How to complete this task: Please copy the rows below word for word, leaving out the pictures.

Data in this exercise:

++++++++++++++++++++

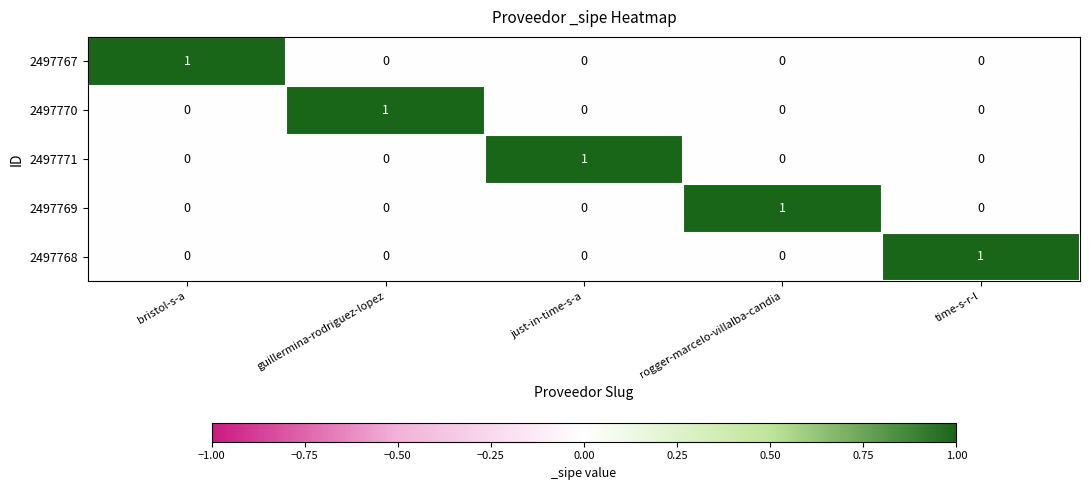

At how many categories does at least one series exceed 0?

5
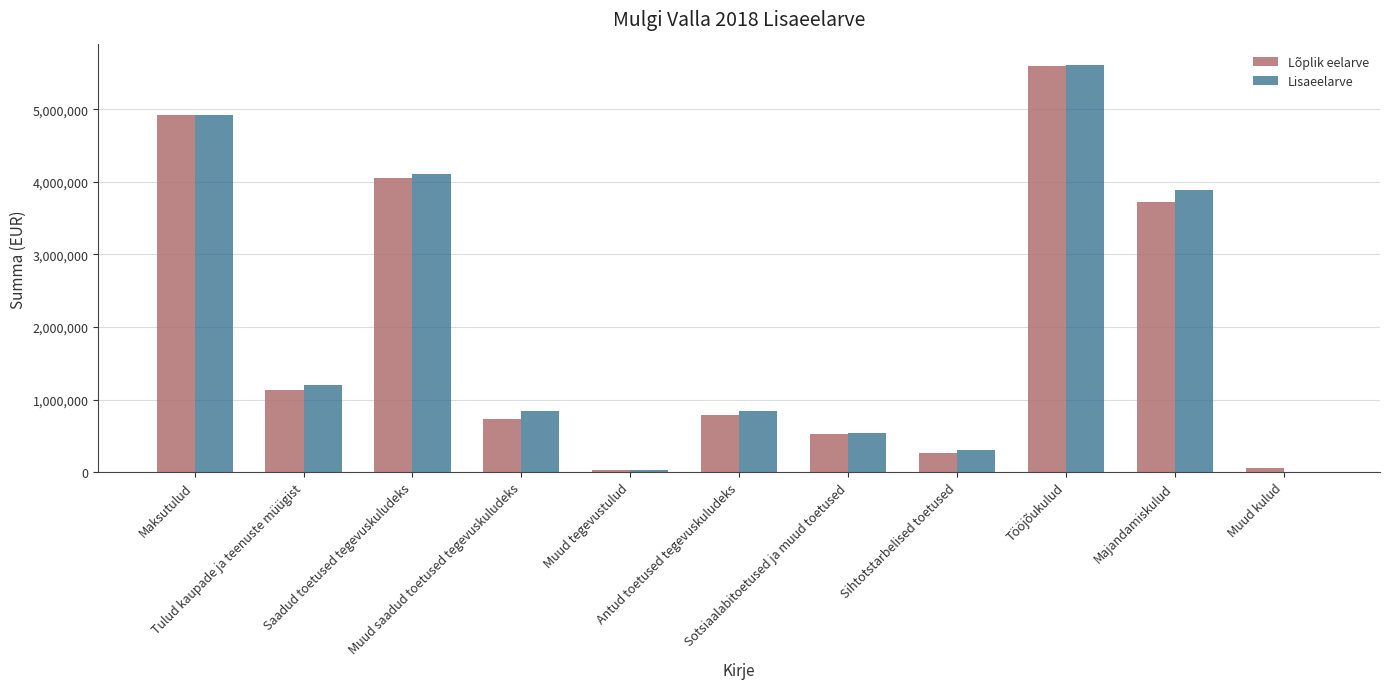

Does the chart contain stacked bars?

No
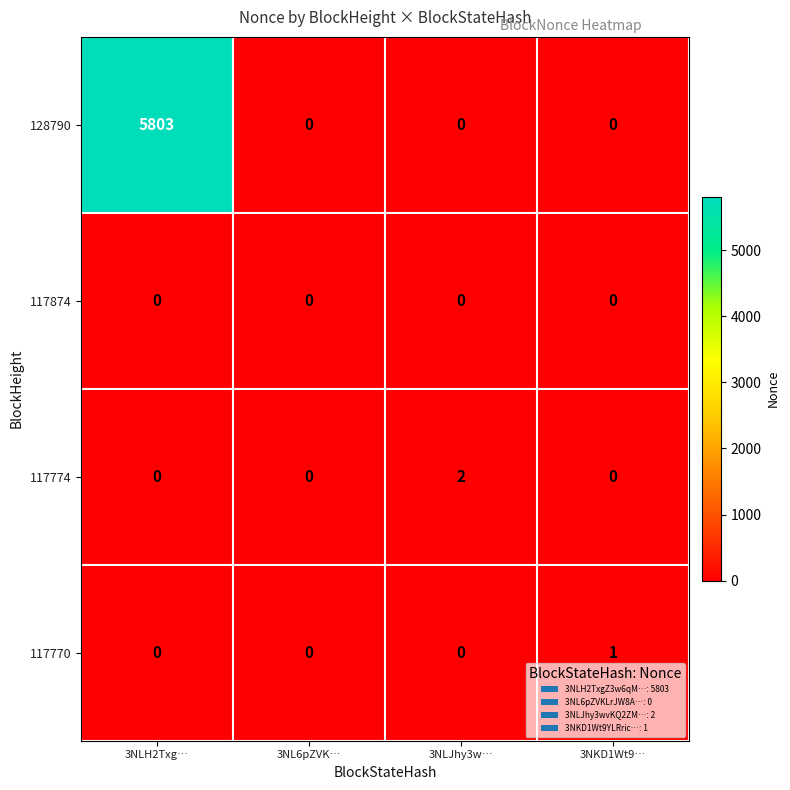

List the series in order of their peak value, lowest first.

117874, 117770, 117774, 128790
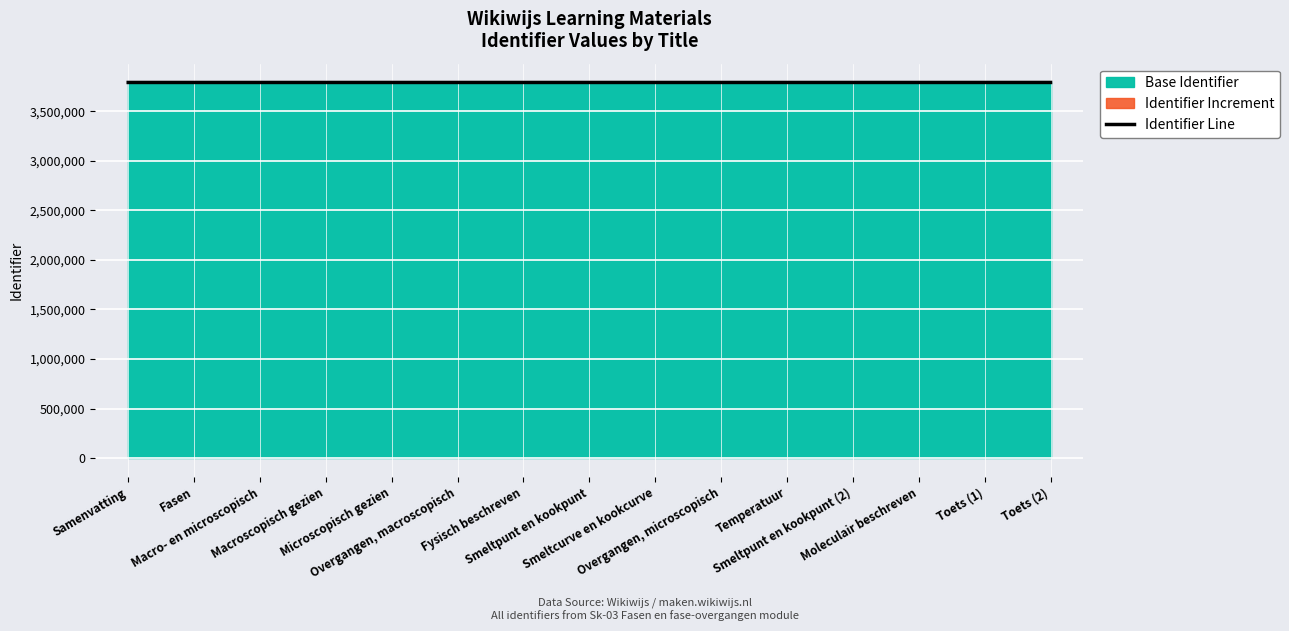

Rank the categories by value from highest to lowest.

Toets (2), Toets (1), Moleculair beschreven, Smeltpunt en kookpunt (2), Temperatuur, Overgangen, microscopisch, Smeltcurve en kookcurve, Smeltpunt en kookpunt, Fysisch beschreven, Overgangen, macroscopisch, Microscopisch gezien, Macroscopisch gezien, Macro- en microscopisch, Fasen, Samenvatting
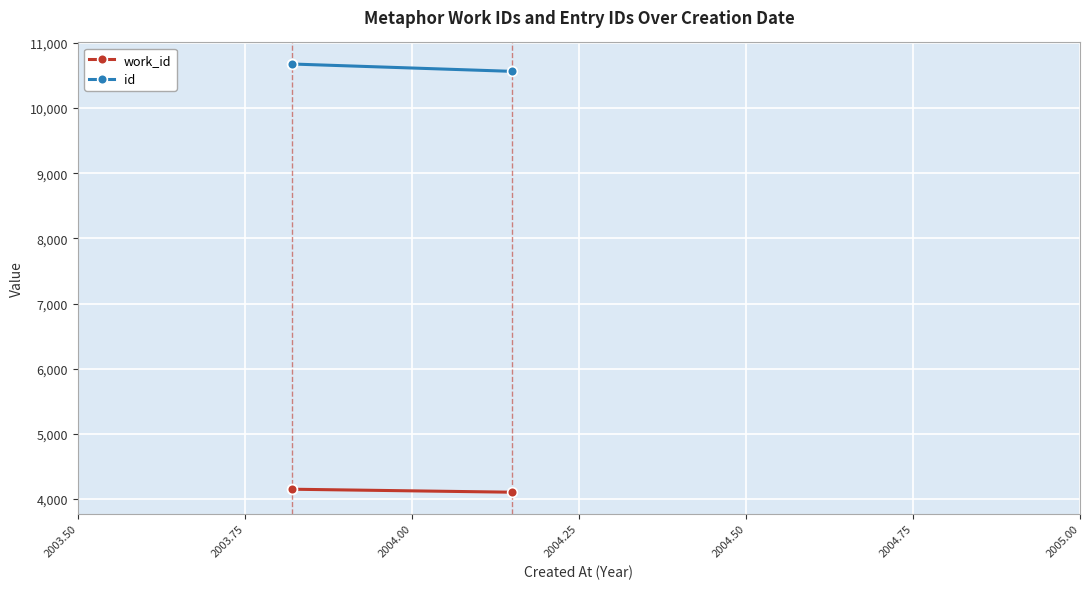

Is it true that work_id equals 2802 at 2003.50?

False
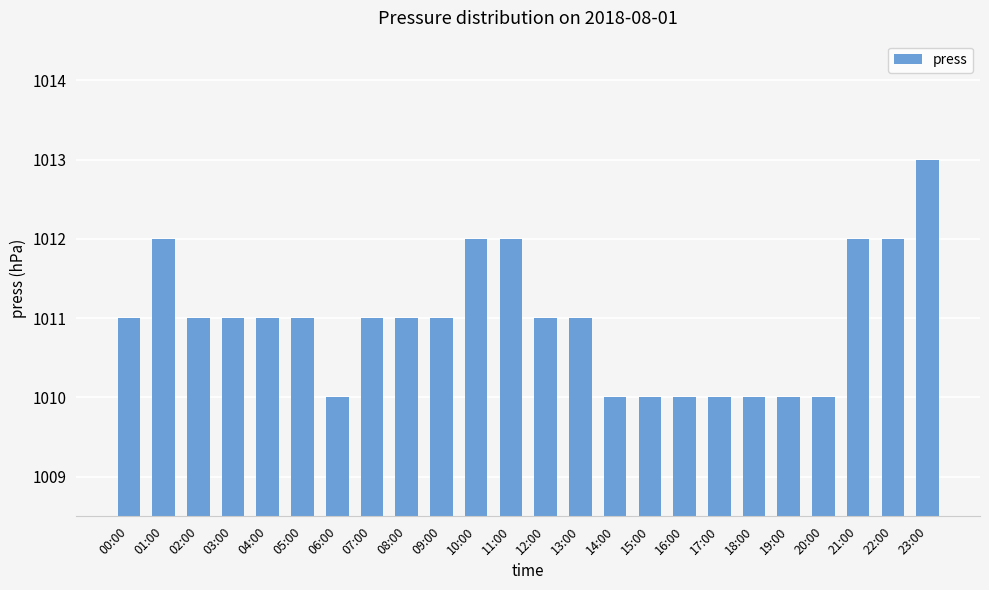

What is the value of the 9th bar from the left?

1011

++++++++++++++++++++

Response below:
At how many categories does at least one series exceed 0?

5

Does the chart contain stacked bars?

No

List the series in order of their peak value, lowest first.

117874, 117770, 117774, 128790

Rank the categories by value from highest to lowest.

Toets (2), Toets (1), Moleculair beschreven, Smeltpunt en kookpunt (2), Temperatuur, Overgangen, microscopisch, Smeltcurve en kookcurve, Smeltpunt en kookpunt, Fysisch beschreven, Overgangen, macroscopisch, Microscopisch gezien, Macroscopisch gezien, Macro- en microscopisch, Fasen, Samenvatting

Is it true that work_id equals 2802 at 2003.50?

False

What is the value of the 9th bar from the left?

1011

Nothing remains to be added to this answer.